What is this proprioceptive capacity, or body awareness?  You may have a rough idea of where your right leg is, but can you tell the exact angle of the knee, the precise position of the thigh bone, without looking at it?  When you are moving in space, are you able to have an accurate picture in your mind of the landscape under your feet, around you?  Do you move fluidly and nimbly through space, or do you stumble often, loose your footing, bump into things?  When you lose balance, do you find it difficult to "save yourself" from falling, or are you able to quickly adjust your position in mid-air, to avoid an injury?  When you are in a yoga class, and the teacher says - straighten your back leg, are you sure yours is straight?  You wouldn't believe how many people have no idea that their back leg is not straight in Warrior I pose!

It appears that our nervous system is simply unable to perceive the very body it governs.  Sometimes the pain we perceive is not actually, really, truly there!  Have you ever considered that pain is very subjective?  Or at least, the degree of pain.  I have read somewhere recently that relaxation and rest, truly deep rest, like a regular Savasana, is just as effective at managing pain as medication and even surgery.  There have been studies done on knee pain, where "pretend surgery" and real surgery were found to have identical effects!  The power of the mind is, indeed, absolutely awesome.

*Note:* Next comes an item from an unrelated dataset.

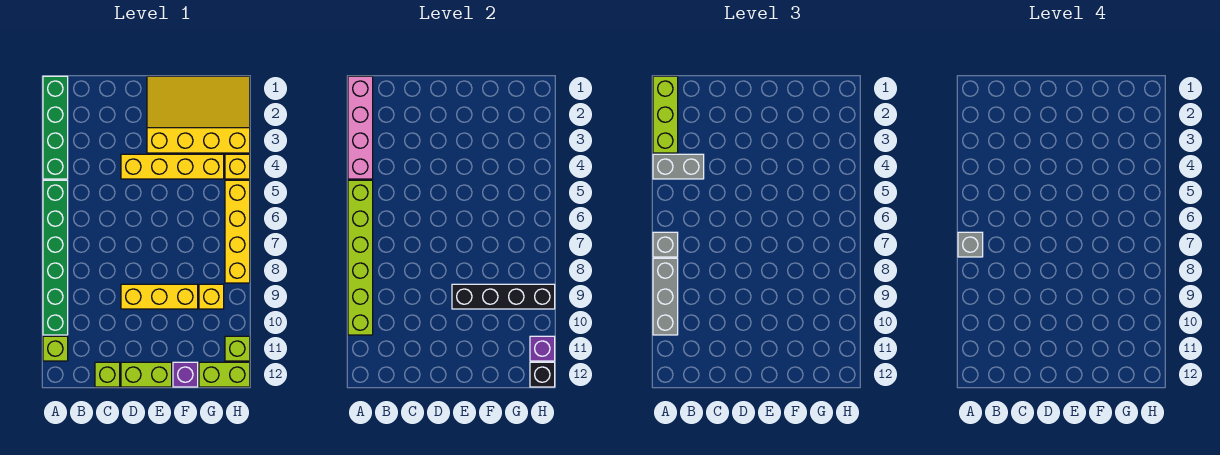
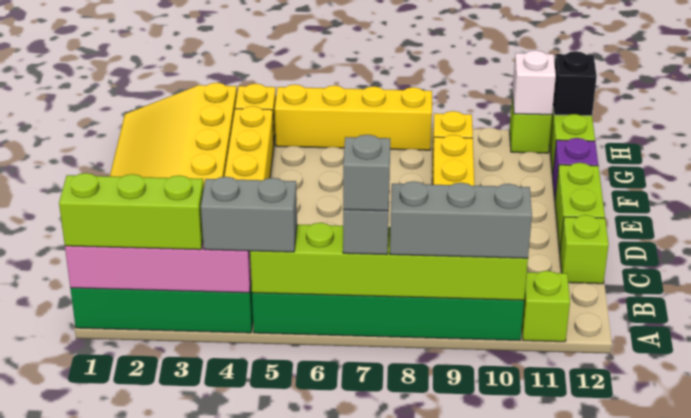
grey 1x2 brick [653,154,704,179] -> grey 1x2 brick turned to [201,177,297,252]
black 1x4 brick [452,284,555,309] -> none
purple 1x1 brick [530,336,555,361] -> white 1x1 brick [512,50,556,115]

And it is the mind that perceives pain, perceives its location in the body (have you heard of referral pain - pain in a completely different place?), the degree of that pain, etc.  The nervous system is how the mind communicates with the body.  What would work to stimulate this connection, to nourish it?  It appears that rehabilitating this connection can have profound effects on our state of well being.  Here are my two cents on what I believe is the most effective way to establish and hone that connection:

  • regular mind/body sessions, such as Yoga or other type of meditative exercise, where you really pay attention to what you are doing
  • slow, mindful, deliberate movements, with precise placement of limbs, fluid transitions between positions, focusing on the pleasurable sensations.  Read this article for more: Slow Movement with Awareness - Better than Exercise?
  • movements and positions that feel really, really good - providing the mind with sensory input from the body that feels nourishing.  Too often people believe that they need to overload their sensory system with aggressive, hard, draining exercise, but that only numbs the nervous system further.  I have a whole other article on this subject, called Yoga in America - the Sensory Overload
  • resting between movements, at the end of each event, to give your nervous system a chance to re-balance itself, and then resting for a while after your session, to fully integrate the experience
  • keeping the movements mid-range for the most part, repeating the same movement in that mid-range several times, and only then venturing into the comfortable end range dimension
  • all of the above done with breath awareness, supported by the breath, to keep your attention sharp on those sensations

Basically, my theory as of late (subject to change, or course, as new information comes in), is that it doesn't matter what you do, but how you do it, as well as variety of activities and keeping these activities moderate (not wearing yourself out too much), with lots of rest and relaxation.  Let's all do Yoga every day, shimmy around on Miracle Balls, take a regular walk, dance in the kitchen, garden, laugh with friends over a good meal.  A little bit of everything, and everything in moderation - that seems to be the key.  To stimulate the nervous system just enough, but not too much, avoiding jarring, painful, or extreme sensations.  There is a lot less wrong with us than we think!  Let's celebrate all that is right with us.  Who's with me?